** start Document **
2. The method of claim 1 , wherein the multiple vertically arranged regions comprise a first region, a second region, and a third region vertically arranged in that sequence, wherein a permeability of the first region is more than a permeability of the second region and less than a permeability of the third region, wherein fluidically isolating the vertically arranged regions from each other comprises:
lowering an injection tubing into the injection well, the injection tubing extending from a surface of the subterranean zone through the first region, the second region and the third region; and
installing a first packer around the injection tubing in an annulus between the injection well and the subterranean zone and at a location of the second region, the first packer having at least a thickness of the second region.
3. The method of claim 2 , wherein controlling the flow of the injection fluid into each fluidically isolated region to control the recovery of the hydrocarbons trapped in each fluidically isolated region comprises:
installing a first valve in a portion of the injection tubing residing in the first region and a second valve in a portion of the injection tubing residing in the third region; and
controlling the flow of the injection fluid into the first region and the third region by controlling the first valve and the second valve, respectively.
4. The method of claim 3 , further comprising:
installing a first sensor in the portion of the injection tubing residing in the first region, the first sensor configured to sense a fluid parameter of the injection fluid flowed through the portion of the injection tubing, wherein the flow of the injection fluid into the first region is controlled based on the fluid parameter sensed using the first sensor.
5. The method of claim 4 , wherein the first sensor comprises a pressure sensor or a flow meter.
6. The method of claim 2 , further comprising:
lowering a production tubing into the production well, the production tubing extending from a surface of the subterranean zone through the first region, the second region and the third region; and
installing a second packer around the production tubing in an annulus between the production well and the subterranean zone and at a location of the second region, the second packer having at least a thickness of the second region.
7. The method of claim 6 , further comprising:
installing a second sensor in the portion of the injection tubing residing in the first region, the second sensor configured to sense a temperature of the injection fluid flowed through the injection tubing, wherein the flow of the injection fluid through the first region is controlled based on the temperature sensed using the second sensor.
8. The method of claim 6 , wherein the second sensor comprises a pressure sensor or a flow meter.
9. The method of claim 1 , further comprising controlling the flow of the injection fluid into each fluidically isolated region based on determining breakthrough of injection fluid from the injection well into the production well.
10. The method of claim 9 , wherein controlling the flow of the injection fluid into each fluidically isolated region based on determining breakthrough of the injection fluid from the injection well into the production well comprises:
detecting breakthrough of the injection fluid into a region of the subterranean zone in which the production well resides;
shutting in the production well at the surface; and
shutting off injection fluid flow into the region of the subterranean zone in which the injection well resides.
11. The method of claim 1 , further comprising controlling the flow of the injection fluid into each fluidically isolated region based on determining cross flow from a high permeability region to a low permeability region that is fluidically isolated from the high permeability region.
12. The method of claim 11 , wherein controlling the flow of the injection fluid into each fluidically isolated region based on determining cross flow from a high permeability region to a low permeability region comprises, in response to determining the cross flow from the high permeability region to the low permeability region, shutting off injection fluid flow into the high permeability region.
13. The method of claim 11 , further comprising detecting the cross flow using a sensor.
** end Document **
** start Rows **
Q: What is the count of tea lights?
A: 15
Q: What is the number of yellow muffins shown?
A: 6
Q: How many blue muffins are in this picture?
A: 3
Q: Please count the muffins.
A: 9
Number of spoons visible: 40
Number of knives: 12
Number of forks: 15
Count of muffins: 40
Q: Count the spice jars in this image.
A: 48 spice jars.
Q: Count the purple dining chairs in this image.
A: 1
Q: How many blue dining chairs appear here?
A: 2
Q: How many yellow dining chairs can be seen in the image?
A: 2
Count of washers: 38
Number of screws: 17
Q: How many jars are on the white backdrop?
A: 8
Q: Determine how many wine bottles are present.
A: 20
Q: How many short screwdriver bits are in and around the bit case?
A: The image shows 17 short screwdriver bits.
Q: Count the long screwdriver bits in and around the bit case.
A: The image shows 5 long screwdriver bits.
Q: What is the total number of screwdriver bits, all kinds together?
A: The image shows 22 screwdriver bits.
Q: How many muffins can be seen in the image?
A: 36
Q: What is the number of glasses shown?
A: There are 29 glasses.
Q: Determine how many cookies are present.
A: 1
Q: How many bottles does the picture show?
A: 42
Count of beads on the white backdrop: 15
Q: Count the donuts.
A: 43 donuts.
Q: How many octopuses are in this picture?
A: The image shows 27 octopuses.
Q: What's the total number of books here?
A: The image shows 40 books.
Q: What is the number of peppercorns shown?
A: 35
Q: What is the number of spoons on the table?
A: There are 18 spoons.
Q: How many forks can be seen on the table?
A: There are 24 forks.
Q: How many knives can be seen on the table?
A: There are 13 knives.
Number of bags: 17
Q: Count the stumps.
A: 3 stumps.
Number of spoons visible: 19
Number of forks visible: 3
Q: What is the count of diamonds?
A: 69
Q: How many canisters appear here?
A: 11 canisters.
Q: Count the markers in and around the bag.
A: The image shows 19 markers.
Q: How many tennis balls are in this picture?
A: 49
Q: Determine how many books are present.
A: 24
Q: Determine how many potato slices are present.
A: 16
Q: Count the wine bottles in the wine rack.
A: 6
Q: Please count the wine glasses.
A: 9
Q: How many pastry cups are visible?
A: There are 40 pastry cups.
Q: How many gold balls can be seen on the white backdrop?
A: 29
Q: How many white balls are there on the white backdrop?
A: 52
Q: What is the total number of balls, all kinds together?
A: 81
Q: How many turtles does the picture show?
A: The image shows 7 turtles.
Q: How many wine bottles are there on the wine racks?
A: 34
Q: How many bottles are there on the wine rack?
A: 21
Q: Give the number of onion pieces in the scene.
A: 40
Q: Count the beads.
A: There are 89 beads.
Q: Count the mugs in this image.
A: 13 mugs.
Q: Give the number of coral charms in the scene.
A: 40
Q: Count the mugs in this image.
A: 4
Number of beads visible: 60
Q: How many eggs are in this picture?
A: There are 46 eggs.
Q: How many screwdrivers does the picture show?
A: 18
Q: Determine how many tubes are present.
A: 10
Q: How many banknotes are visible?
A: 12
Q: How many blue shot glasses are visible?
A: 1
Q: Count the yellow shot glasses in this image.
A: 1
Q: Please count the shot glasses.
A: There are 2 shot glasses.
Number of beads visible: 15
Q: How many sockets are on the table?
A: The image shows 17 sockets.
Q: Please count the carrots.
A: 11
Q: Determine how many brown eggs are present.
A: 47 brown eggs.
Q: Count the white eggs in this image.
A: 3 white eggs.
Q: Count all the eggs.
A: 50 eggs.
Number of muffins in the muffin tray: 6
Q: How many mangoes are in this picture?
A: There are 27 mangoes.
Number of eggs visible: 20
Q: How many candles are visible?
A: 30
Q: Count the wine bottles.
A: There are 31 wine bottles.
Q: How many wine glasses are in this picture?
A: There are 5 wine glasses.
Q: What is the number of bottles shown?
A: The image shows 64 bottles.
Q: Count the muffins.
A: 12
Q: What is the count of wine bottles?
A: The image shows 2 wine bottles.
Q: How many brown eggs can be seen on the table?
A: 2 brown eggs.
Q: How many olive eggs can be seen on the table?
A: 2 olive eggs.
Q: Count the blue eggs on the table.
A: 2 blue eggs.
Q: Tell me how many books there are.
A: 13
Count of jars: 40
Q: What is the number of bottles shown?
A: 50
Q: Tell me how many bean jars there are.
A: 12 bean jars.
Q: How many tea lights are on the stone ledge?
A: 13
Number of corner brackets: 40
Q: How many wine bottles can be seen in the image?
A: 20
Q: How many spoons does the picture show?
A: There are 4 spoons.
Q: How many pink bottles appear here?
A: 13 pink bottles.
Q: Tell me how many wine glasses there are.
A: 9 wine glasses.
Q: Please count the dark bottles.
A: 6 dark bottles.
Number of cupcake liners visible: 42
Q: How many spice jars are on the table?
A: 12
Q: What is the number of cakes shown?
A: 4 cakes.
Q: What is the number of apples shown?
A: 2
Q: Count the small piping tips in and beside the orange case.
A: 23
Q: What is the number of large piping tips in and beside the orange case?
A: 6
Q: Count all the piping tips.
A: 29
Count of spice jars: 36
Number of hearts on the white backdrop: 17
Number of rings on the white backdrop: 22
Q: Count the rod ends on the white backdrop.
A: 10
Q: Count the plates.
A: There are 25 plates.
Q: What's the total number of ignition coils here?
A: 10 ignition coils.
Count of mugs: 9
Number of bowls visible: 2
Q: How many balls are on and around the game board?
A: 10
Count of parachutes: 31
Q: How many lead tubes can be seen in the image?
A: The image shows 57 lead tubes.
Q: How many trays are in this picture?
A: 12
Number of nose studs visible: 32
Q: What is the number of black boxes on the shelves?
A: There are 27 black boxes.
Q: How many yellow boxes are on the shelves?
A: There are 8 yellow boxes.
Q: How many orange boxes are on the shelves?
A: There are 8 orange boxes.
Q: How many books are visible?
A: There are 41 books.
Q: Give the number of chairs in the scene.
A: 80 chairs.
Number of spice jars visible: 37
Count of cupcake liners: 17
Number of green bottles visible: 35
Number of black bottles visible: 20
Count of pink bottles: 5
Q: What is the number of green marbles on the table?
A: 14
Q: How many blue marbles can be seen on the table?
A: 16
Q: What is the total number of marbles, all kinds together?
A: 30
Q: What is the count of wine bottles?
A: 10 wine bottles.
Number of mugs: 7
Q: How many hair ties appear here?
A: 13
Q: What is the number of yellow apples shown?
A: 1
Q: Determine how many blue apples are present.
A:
** end Rows **
- Set problem A -
In the patent claims, what does claim 5 say the first sensor comprises?
- Set problem B -
Copy word for word the passage of the patent claims from "4. The method" up to and including "the first sensor.".
The material above has no connection to the patent claims.

- Full solution A -
A pressure sensor or a flow meter.

- Full solution B -
4. The method of claim 3 , further comprising:
installing a first sensor in the portion of the injection tubing residing in the first region, the first sensor configured to sense a fluid parameter of the injection fluid flowed through the portion of the injection tubing, wherein the flow of the injection fluid into the first region is controlled based on the fluid parameter sensed using the first sensor.